Wednesday, May 2, 2007

Just for kicks.

With the US Veterans Affairs Department's recent decision (after a ten-year struggle by pagans) to allow the pentacle on veterans' tombstones, I was curious as to where Canada stood, witch-wise.

I've been curious about this before. Often when my husband sees me doing a Tarot reading and I mention that I might like to "hang up my shingle", he teases me and says that according to the Criminal Code of Canada, it's illegal. So one day I was teaching Law, picked up the desk copy, and managed to find it.

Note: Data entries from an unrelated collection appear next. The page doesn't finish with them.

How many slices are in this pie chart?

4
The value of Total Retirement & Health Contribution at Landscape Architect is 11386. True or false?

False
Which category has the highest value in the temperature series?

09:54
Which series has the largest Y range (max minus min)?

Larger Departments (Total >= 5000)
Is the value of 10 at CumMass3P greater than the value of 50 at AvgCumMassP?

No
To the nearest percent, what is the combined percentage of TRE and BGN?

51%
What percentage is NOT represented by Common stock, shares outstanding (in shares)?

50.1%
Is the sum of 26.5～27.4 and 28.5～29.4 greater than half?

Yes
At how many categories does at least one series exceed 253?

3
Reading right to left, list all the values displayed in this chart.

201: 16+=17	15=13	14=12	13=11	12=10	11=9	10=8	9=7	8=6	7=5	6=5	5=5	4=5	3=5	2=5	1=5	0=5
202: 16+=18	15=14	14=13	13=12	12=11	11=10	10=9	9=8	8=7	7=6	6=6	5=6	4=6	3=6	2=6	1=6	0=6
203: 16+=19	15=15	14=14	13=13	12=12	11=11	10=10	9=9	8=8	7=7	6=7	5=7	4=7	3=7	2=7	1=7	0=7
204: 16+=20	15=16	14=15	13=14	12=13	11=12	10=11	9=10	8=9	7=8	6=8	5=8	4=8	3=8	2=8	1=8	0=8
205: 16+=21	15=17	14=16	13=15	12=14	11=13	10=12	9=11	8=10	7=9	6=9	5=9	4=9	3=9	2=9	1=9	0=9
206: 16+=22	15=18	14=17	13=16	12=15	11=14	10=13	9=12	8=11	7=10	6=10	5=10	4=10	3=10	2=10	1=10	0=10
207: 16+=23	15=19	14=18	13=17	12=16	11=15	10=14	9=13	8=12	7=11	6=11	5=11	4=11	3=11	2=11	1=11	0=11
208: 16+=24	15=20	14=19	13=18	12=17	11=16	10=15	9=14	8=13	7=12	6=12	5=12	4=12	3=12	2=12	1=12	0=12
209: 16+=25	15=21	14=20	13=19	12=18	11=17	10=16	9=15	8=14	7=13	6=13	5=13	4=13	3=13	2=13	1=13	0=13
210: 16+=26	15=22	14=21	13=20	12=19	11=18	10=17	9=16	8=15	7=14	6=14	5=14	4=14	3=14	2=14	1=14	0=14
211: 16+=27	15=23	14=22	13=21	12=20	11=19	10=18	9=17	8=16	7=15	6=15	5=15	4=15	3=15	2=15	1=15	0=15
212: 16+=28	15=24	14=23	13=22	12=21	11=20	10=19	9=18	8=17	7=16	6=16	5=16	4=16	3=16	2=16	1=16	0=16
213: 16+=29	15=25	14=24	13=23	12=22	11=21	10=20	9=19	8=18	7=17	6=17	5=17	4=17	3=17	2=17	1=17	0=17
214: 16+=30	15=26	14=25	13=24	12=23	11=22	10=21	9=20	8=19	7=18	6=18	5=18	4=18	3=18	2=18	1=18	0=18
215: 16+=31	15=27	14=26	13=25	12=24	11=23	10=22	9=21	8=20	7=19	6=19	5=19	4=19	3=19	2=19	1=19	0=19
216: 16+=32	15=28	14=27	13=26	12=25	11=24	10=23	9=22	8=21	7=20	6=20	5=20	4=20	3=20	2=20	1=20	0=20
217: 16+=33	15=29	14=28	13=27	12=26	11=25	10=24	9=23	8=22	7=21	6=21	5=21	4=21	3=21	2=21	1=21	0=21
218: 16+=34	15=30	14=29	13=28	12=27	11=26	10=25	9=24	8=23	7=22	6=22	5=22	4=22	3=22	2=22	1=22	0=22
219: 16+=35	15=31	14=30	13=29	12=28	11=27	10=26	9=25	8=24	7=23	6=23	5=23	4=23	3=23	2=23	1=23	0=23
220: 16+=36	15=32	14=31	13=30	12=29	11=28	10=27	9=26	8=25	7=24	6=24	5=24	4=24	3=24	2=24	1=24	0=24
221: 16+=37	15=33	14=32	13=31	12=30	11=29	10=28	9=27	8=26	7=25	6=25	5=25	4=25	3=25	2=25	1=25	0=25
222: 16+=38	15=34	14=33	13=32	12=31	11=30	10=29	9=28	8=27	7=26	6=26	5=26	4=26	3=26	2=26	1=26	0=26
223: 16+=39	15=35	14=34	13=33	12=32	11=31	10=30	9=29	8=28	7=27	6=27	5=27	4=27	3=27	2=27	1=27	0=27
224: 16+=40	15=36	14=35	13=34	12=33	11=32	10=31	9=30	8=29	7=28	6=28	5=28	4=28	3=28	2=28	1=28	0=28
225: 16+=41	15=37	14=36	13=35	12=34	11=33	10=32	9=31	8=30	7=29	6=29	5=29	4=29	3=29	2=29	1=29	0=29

Here it is from the on-line version:

Pretending to practise witchcraft, etc.

365. Every one who fraudulently

(a) pretends to exercise or to use any kind of witchcraft, sorcery, enchantment or conjuration,

(b) undertakes, for a consideration, to tell fortunes, or

(c) pretends from his skill in or knowledge of an occult or crafty science to discover where or in what manner anything that is supposed to have been stolen or lost may be found,

is guilty of an offence punishable on summary conviction.

R.S., c. C-34, s. 323.

Interesting. Now, I'm no lawyer, but I'm guessing that the reason that you don't hear of people being convicted of this is because a) It's pretty archaic, b) it's kind of hard to prove the "pretending/fraudulently" part -- who's a real witch and who isn't (especially if there's no duck handy), and c) it definitely goes against Section 2a of the Canadian Charter of Rights and Freedoms.

I have absolutely no intentions of becoming "the pagan people's spokeswitch". I was just curious so I looked it up. But someone else could have some serious fun with this.